**Soal untuk Dikerjakan:**
1) Salin bagian artikel tentang isu SARA dalam pilkada, dimulai dari "Isu SARA Bikin" dan berakhir pada "calon peserta pemilihan.".
2) Jawablah pertanyaan berikut berdasarkan artikel tentang isu SARA dalam pilkada.
(a) Pada hari dan tanggal apa Benny menyampaikan pernyataannya?
(b) Menurut Benny, apa yang semestinya diadu di pilkada?
(c) Menurut Benny, politik itu adu apa?

**Dokumen Sumber:**
Isu SARA Bikin Publik Lupa Kritik Kinerja Gubernur
- Antara/ Reno Esnir
VIVA.co.id – Budayawan Romo Benny Susetyo mengatakan isu suku, agama, ras, dan antargolongan (SARA) paling laku jika dijual dalam ajang pemilihan kepada daerah (Pilkada) untuk mendulang sekaligus menggerogoti suara pasangan calon peserta pemilihan.
"Orang politik malas kalau ngomong program, kebijakan, paling gampang ya jualan agama (SARA), karena tak pakai mikir," ujar Benny, Jumat, 14 Oktober 2016.
Sebab, menurutnya, meyakinkan masyarakat dengan isu SARA mudah dan murah. "Meyakinkan publik mudah dengan agama, paling murah, menyentuh. Makanya isu agama kerap dipolitisasi," katanya.
Seharusnya, kata Benny, gagasan akan program dan kebijakan yang semestinya diadu di pilkada. "Harusnya kan akses politik itu ada gagasan di ruang publik, meyakinkan orang dia pantas dipilih atau tidak. Agama kan tak melihat pantas atau tidak," ujarnya.
Dengan persaingan menawarkan gagasan itu, rakyat pun akan tercerdaskan dengan pilihan-pilihan yang ditawarkan. "Politik itu adu cara berikan solusi kepada masyarakat," ujar Benny.

**Cuplikan Catatan:**
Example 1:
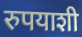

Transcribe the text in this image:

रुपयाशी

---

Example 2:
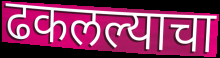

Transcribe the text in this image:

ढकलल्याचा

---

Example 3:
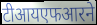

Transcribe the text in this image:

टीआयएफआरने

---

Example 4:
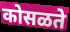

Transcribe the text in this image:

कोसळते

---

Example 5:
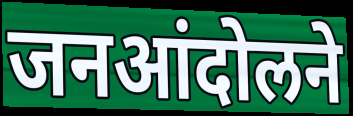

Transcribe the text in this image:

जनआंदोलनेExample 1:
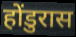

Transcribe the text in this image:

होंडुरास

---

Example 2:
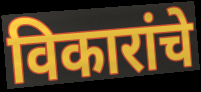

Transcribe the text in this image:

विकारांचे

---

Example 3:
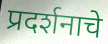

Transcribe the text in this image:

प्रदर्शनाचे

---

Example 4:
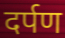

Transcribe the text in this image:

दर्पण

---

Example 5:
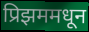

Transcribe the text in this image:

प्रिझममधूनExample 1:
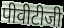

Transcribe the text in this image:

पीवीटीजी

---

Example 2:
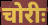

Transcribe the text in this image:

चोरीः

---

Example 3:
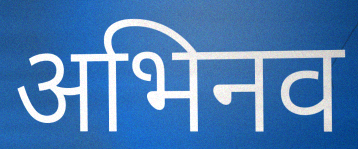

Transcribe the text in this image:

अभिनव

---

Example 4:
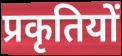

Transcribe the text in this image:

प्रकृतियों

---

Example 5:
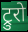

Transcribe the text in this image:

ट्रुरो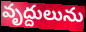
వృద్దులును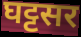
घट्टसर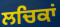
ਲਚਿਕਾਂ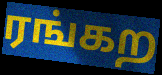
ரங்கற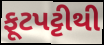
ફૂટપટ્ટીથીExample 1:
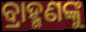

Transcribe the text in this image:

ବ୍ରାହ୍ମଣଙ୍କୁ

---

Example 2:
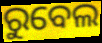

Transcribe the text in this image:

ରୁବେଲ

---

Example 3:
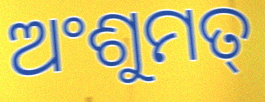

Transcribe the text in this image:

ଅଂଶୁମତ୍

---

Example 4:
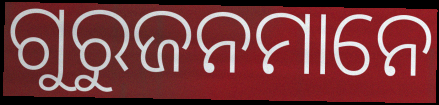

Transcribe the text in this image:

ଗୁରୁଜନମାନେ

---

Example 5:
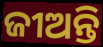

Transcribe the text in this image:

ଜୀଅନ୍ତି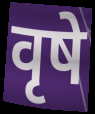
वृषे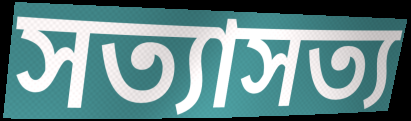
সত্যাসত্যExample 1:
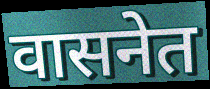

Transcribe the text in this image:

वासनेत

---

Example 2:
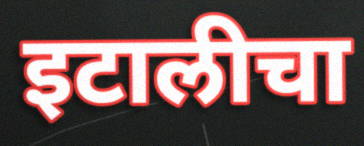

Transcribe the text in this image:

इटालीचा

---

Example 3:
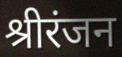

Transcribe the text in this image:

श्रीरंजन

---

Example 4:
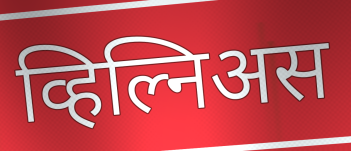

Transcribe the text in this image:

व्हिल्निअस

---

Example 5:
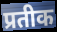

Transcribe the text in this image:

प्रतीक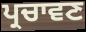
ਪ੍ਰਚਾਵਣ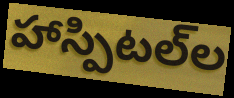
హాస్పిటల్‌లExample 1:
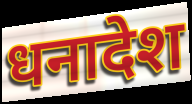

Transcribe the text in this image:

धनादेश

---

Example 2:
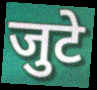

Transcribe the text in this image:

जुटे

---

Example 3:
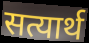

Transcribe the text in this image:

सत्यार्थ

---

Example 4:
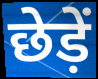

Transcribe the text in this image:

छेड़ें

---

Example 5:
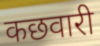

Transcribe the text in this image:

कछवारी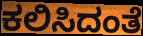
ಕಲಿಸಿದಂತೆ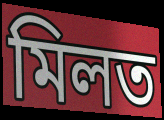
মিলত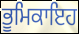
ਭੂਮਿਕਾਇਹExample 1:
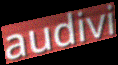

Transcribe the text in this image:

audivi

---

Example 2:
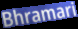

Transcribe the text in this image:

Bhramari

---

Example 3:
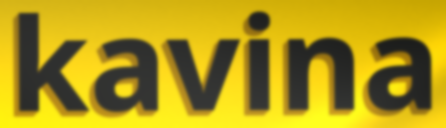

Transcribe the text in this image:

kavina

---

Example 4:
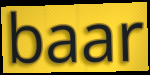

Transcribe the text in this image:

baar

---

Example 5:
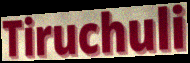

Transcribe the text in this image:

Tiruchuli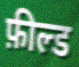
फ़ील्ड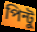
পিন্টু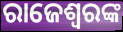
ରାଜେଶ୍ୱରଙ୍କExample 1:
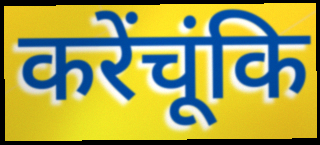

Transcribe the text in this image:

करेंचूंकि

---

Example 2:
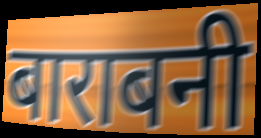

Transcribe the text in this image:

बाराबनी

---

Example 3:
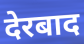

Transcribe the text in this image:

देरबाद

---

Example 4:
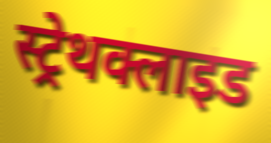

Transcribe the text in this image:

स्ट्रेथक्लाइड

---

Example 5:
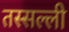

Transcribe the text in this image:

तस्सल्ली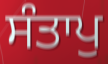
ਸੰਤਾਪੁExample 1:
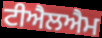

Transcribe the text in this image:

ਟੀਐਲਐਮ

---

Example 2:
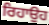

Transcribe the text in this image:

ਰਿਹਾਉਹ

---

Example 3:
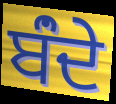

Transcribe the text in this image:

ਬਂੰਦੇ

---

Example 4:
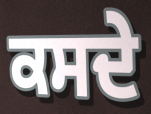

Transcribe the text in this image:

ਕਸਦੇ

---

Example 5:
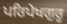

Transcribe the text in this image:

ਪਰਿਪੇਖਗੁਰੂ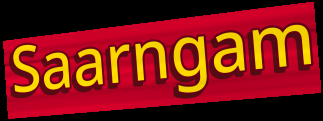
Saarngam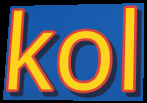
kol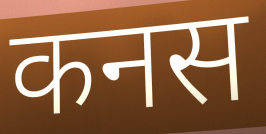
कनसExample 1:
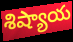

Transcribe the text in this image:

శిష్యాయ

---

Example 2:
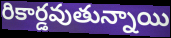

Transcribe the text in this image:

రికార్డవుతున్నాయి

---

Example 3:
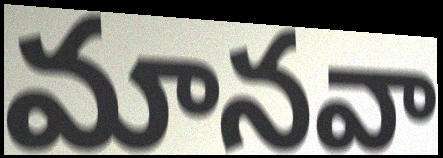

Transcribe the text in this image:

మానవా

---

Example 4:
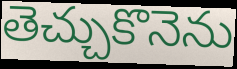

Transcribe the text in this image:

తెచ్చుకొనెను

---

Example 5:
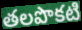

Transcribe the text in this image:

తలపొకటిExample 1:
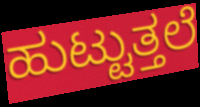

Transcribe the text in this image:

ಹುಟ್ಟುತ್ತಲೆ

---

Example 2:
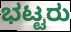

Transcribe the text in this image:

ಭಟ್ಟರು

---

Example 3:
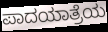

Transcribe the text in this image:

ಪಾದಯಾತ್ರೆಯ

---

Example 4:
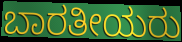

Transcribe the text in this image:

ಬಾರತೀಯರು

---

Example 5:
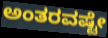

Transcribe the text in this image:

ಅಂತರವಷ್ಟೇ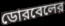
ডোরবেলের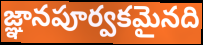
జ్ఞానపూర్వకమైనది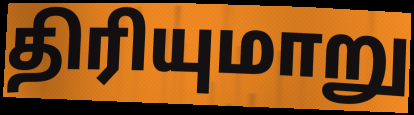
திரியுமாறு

**Jawaban Lengkap:**
1)
Isu SARA Bikin Publik Lupa Kritik Kinerja Gubernur
- Antara/ Reno Esnir
VIVA.co.id – Budayawan Romo Benny Susetyo mengatakan isu suku, agama, ras, dan antargolongan (SARA) paling laku jika dijual dalam ajang pemilihan kepada daerah (Pilkada) untuk mendulang sekaligus menggerogoti suara pasangan calon peserta pemilihan.

2)
(a) Jumat, 14 Oktober 2016.
(b) Gagasan akan program dan kebijakan.
(c) Adu cara berikan solusi kepada masyarakat.